There is also a risk of paying a dollar later for a penny saved today, say those who have seen it over and over again in the shuttle program. Had NASA’s budget not been cut at the beginning of the shuttle program, its engineers might have been able to produce a fully reusable two-stage vehicle that bypassed the problems of unstoppable solid propellant and a configuration that stacked sources of debris above a fragile thermal protection system.

“You start out with a new program that requires you to establish this amount of margin, but those margins are never enough,” says John Thomas, who managed the redesign of the solid-fuel boosters for NASA after Challenger. “As the program progresses, you run into difficulties in design, manufacturing or unknown environments, or coupling of loads, and you start reducing those margins.

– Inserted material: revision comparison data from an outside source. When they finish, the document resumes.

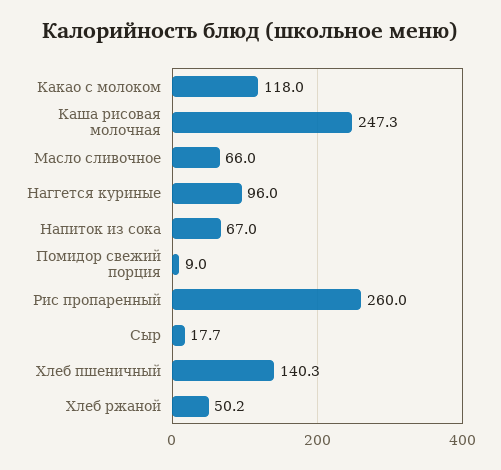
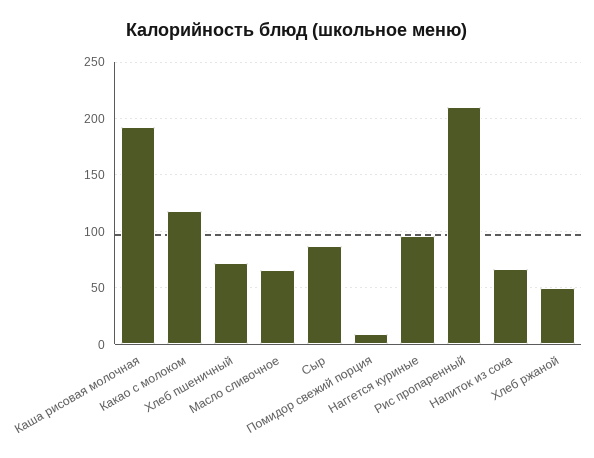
  {
    "Какао с молоком": 118,
-   "Каша рисовая молочная": 247.3,
+   "Каша рисовая молочная": 190,
    "Масло сливочное": 66,
    "Наггется куриные": 96,
    "Напиток из сока": 67,
    "Помидор свежий порция": 9,
-   "Рис пропаренный": 260,
+   "Рис пропаренный": 210,
-   "Сыр": 17.7,
+   "Сыр": 90,
-   "Хлеб пшеничный": 140.3,
+   "Хлеб пшеничный": 70,
    "Хлеб ржаной": 50.2
  }

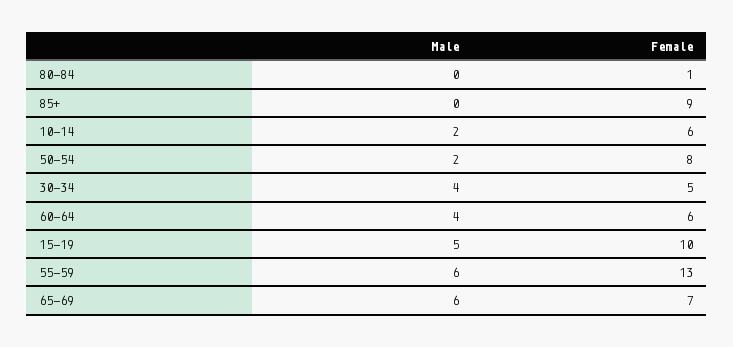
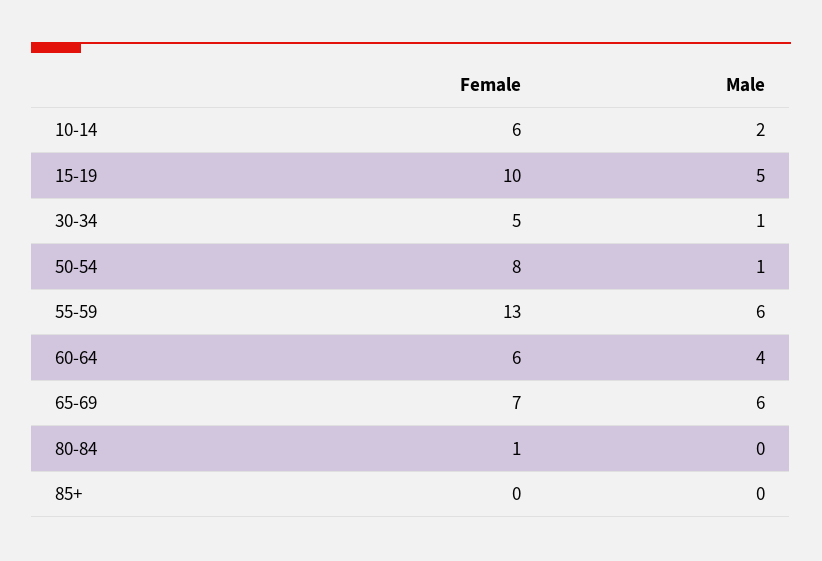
  {
    "Male": {
      "80-84": 0,
      "85+": 0,
      "10-14": 2,
-     "50-54": 2,
+     "50-54": 1,
-     "30-34": 4,
+     "30-34": 1,
      "60-64": 4,
      "15-19": 5,
      "55-59": 6,
      "65-69": 6
    },
    "Female": {
      "80-84": 1,
-     "85+": 9,
+     "85+": 0,
      "10-14": 6,
      "50-54": 8,
      "30-34": 5,
      "60-64": 6,
      "15-19": 10,
      "55-59": 13,
      "65-69": 7
    }
  }

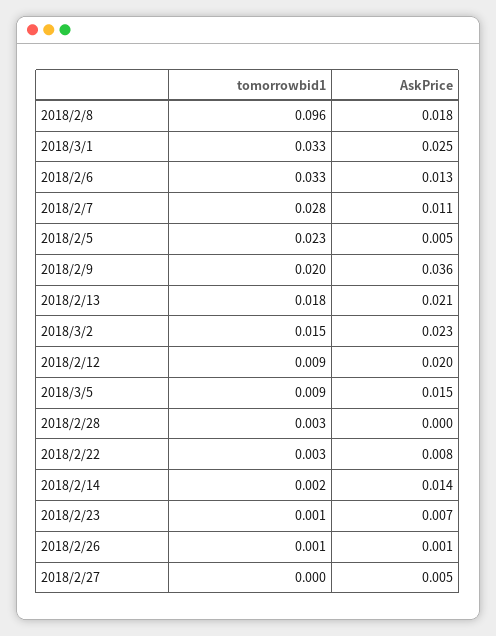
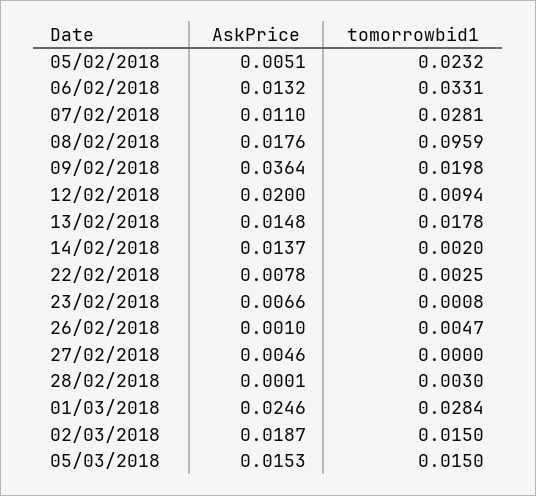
  {
    "tomorrowbid1": {
      "2018/2/8": 0.0959,
-     "2018/3/1": 0.033,
+     "2018/3/1": 0.0284,
      "2018/2/6": 0.0331,
      "2018/2/7": 0.0281,
      "2018/2/5": 0.0232,
      "2018/2/9": 0.0198,
      "2018/2/13": 0.0178,
      "2018/3/2": 0.015,
      "2018/2/12": 0.0094,
-     "2018/3/5": 0.009,
+     "2018/3/5": 0.015,
      "2018/2/28": 0.003,
      "2018/2/22": 0.0025,
      "2018/2/14": 0.002,
      "2018/2/23": 0.0008,
-     "2018/2/26": 0.001,
+     "2018/2/26": 0.0047,
      "2018/2/27": 0
    },
    "AskPrice": {
      "2018/2/8": 0.0176,
      "2018/3/1": 0.0246,
      "2018/2/6": 0.0132,
      "2018/2/7": 0.011,
      "2018/2/5": 0.0051,
      "2018/2/9": 0.0364,
-     "2018/2/13": 0.021,
+     "2018/2/13": 0.0148,
-     "2018/3/2": 0.023,
+     "2018/3/2": 0.0187,
      "2018/2/12": 0.02,
      "2018/3/5": 0.0153,
      "2018/2/28": 0.0001,
      "2018/2/22": 0.0078,
      "2018/2/14": 0.0137,
      "2018/2/23": 0.0066,
      "2018/2/26": 0.001,
      "2018/2/27": 0.0046
    }
  }

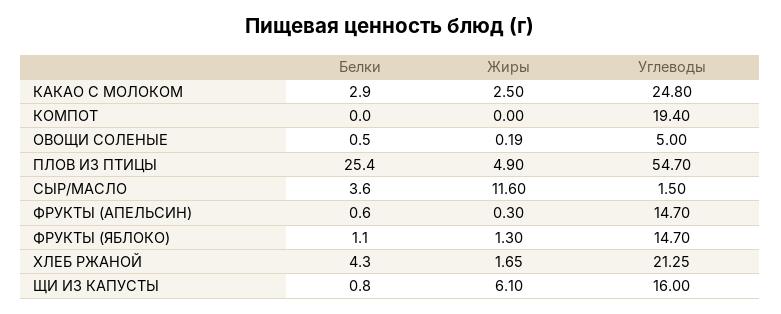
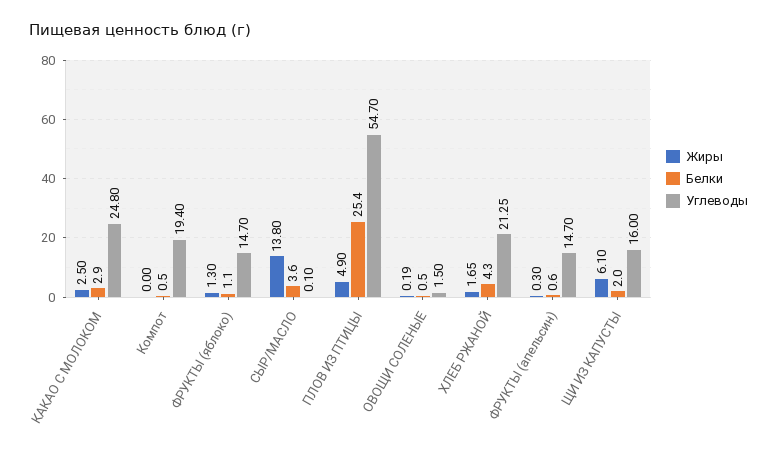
  {
    "Белки": {
      "КАКАО С МОЛОКОМ": 2.9,
-     "КОМПОТ": 0,
+     "КОМПОТ": 0.5,
      "ОВОЩИ СОЛЕНЫЕ": 0.5,
      "ПЛОВ ИЗ ПТИЦЫ": 25.4,
      "СЫР/МАСЛО": 3.6,
      "ФРУКТЫ (АПЕЛЬСИН)": 0.6,
      "ФРУКТЫ (ЯБЛОКО)": 1.1,
      "ХЛЕБ РЖАНОЙ": 4.3,
-     "ЩИ ИЗ КАПУСТЫ": 0.8
+     "ЩИ ИЗ КАПУСТЫ": 2
    },
    "Жиры": {
      "КАКАО С МОЛОКОМ": 2.5,
      "КОМПОТ": 0,
      "ОВОЩИ СОЛЕНЫЕ": 0.19,
      "ПЛОВ ИЗ ПТИЦЫ": 4.9,
-     "СЫР/МАСЛО": 11.6,
+     "СЫР/МАСЛО": 13.8,
      "ФРУКТЫ (АПЕЛЬСИН)": 0.3,
      "ФРУКТЫ (ЯБЛОКО)": 1.3,
      "ХЛЕБ РЖАНОЙ": 1.65,
      "ЩИ ИЗ КАПУСТЫ": 6.1
    },
    "Углеводы": {
      "КАКАО С МОЛОКОМ": 24.8,
      "КОМПОТ": 19.4,
-     "ОВОЩИ СОЛЕНЫЕ": 5,
+     "ОВОЩИ СОЛЕНЫЕ": 1.5,
      "ПЛОВ ИЗ ПТИЦЫ": 54.7,
-     "СЫР/МАСЛО": 1.5,
+     "СЫР/МАСЛО": 0.1,
      "ФРУКТЫ (АПЕЛЬСИН)": 14.7,
      "ФРУКТЫ (ЯБЛОКО)": 14.7,
      "ХЛЕБ РЖАНОЙ": 21.25,
      "ЩИ ИЗ КАПУСТЫ": 16
    }
  }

Pretty soon we’re flying without a robust system, and that has been the case with every system that I know of that has been designed in the past. If we were to design on the front end, as aggressive as it might be at the time, to build in some unusual margins, and then make performance commensurate with that robustness, then you don’t run into these problems.”

Ultimately, however, Thomas and many of his colleagues agree that there must be a “compromise” between performance and cost. In today’s political environment, that compromise has not been reached at the political level, even if its limits are understood in NASA’s engineering organizations. That is a lesson from the shuttle program that has been handed down to those who will develop whatever comes next.

Mike Kynard is managing development of the J-2X cryogenic engine, an upgrade of the engine that powered the Saturn V upper stages. Selected for the same job in the Ares launch vehicles that have been scuttled along with the Constellation program, the first J-2X is in final assembly just as the funding dries up (AW&ST Nov. 15, p. 49). Kynard learned the ropes on the SSME project, where his mentor was Otto Goetz.

“Mr. Goetz told me to know the product very well, know what you’re doing, know what you’re building, be intimately familiar with what you’re doing, because in the liquid rocket business it can go bad in a hurry,” Kynard says. “He said the hardware knows the truth; you need to get to know the hardware. He also said once you feel comfortable that you have the information, don’t be afraid to make a decision. You’ve got to get on with it. You still have a job to do.”